立法會議員許志峰擔任中間人,意圖緩衝警方向示威者推進,攝於2019年7月21日,上環信德中心外。照片由作者提供。

Caption:
Legislator Hui Chi-fung acting as intermediary to placate police from advancing on protesters, outside Shun Tak Centre, Sheung Wan, 21 July 2019. Photo: John Batten



(Please scroll down for English version)


過去兩個月來,警察成為了香港政府唯一一個在前線接觸示威者的部門,這些示威者上街遊行,抗議命途多舛,現已擱置的逃犯條例修例,最終引發了連串示威。示威者的不滿現在已升級成為千絲萬縷的其他問題,包括對警察的敵對情況。其中情況最差的,要數林鄭月娥和她的班子,以至整個整府繼續不作行動,未有主動處理現時的政治危機。政府不與示威者或公眾溝通,只是受中聯辦指示。這招以往在雨傘示威時已曾採用,只是一場簡單的等待遊戲:等待示威者疲累、等待參與示威遊行人數漸漸消減、等待公眾對於道路被阻和日常生活受干擾而憤怒起來。然而,在我執筆之時,等待已不再是辦法。

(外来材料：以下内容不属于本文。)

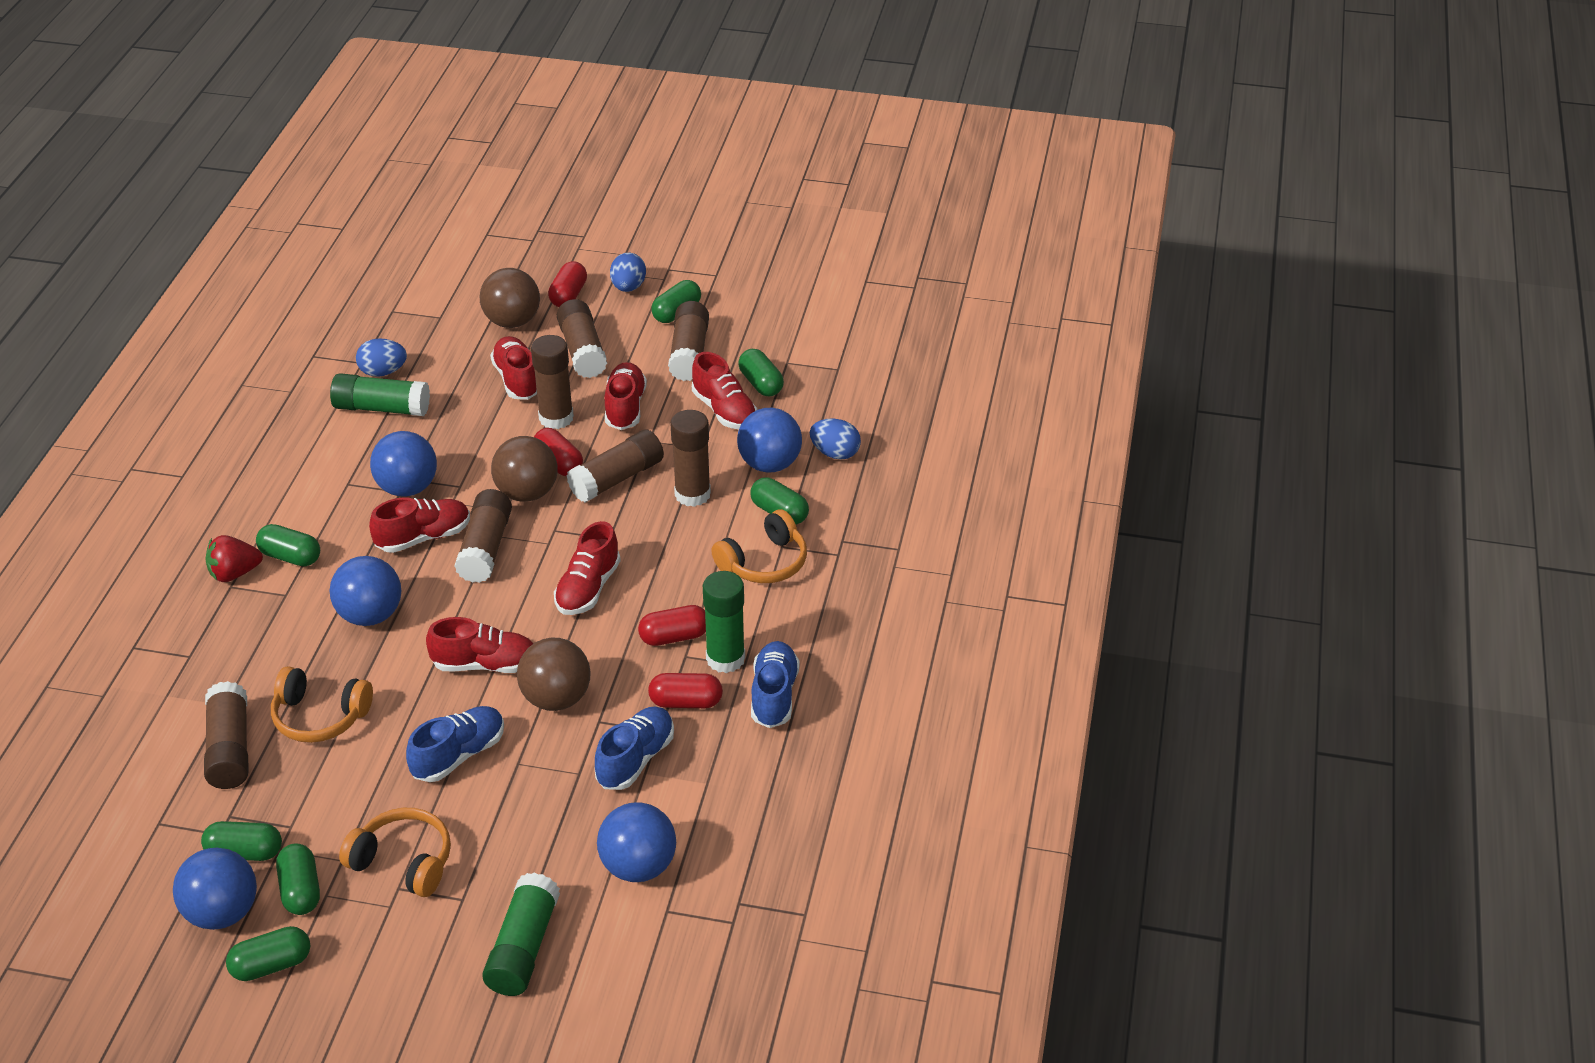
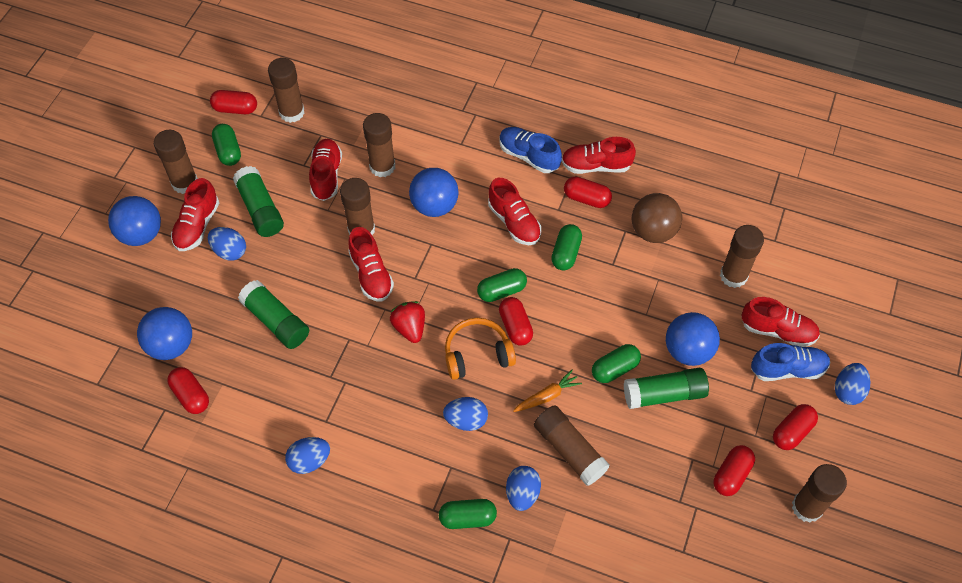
blue ball: 5 -> 4
blue egg: 3 -> 5
blue shoe: 3 -> 2
brown ball: 3 -> 1
green capsule: 7 -> 5
orange carrot: 0 -> 1
orange headphones: 3 -> 1
red capsule: 4 -> 6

2019年7月22日的事件,令整場風波完全轉向。在臨近傍晚時,「勇武」的蒙面示威者在中聯辦沾污國徽,令人想起1989年天安門毛澤東像被污損。憤怒情緒是一回事,智慧策略又是另一回事。在中聯辦外示威反映立場可以為人接受,但惡意毀壞國家主權的象徵卻只是愚蠢的挑釁,做法毫無半點好處,而未來若再出現任何類似行動,只會是玩火行為。這點「火」可以包括內地國安部隊介入香港。如果事情真的發生,便是對「一國兩制」基礎最根本、最有百害而無一利的變動。「一國兩制」是香港擁有高度自治、能獨立處理內部事務的憑證。任何內地國安介入都將會是香港的災難:我城的法治將即時中止;遊行與香港多種核心自由,包括集會與言論自由均不復存在。香港政府將降格成為傀儡,香港經濟更將螺旋式下滑。這種介人一旦發生,香港又怎能輕易復原建制、重獲自主和重建其作為穩定國際商業中心與安全成市的聲譽?

佔據香港道路的示威者、政客與政府本身,都應確保未來的示威不再貶低中央政府在香港的辦事處。如有需要,請站在勇武示威者與敏感的內地目標中間。

當天到了晚上9時,元朗的白衣黑社會惡棍無差別地野蠻襲擊無辜的旁觀者,他們本來是鎖定早前在港島遊行完畢回家的市民。元朗的Yoho商場、元朗港鐵站和港鐵車廂內出現前所未有的暴力場面。黑社會暴力在歷史上一直只限於幫會、罪犯和三合會本身的圈子,又或向著任何闖入他們世界的人(例如大耳窿追討欠款),而從未延伸至普羅大眾。因此,元朗發生的暴力可以從不同角度演繹:支持政府;元朗與上水被黑社會控制和依賴內地旅客地區內,利潤豐厚的跨境購物受示威影響的反應。也有人強烈認為惡棍都是受薪行事(部份來自境外對岸),目的是營造恐懼氣氛,包括恐嚇市民不要參與反政府遊行。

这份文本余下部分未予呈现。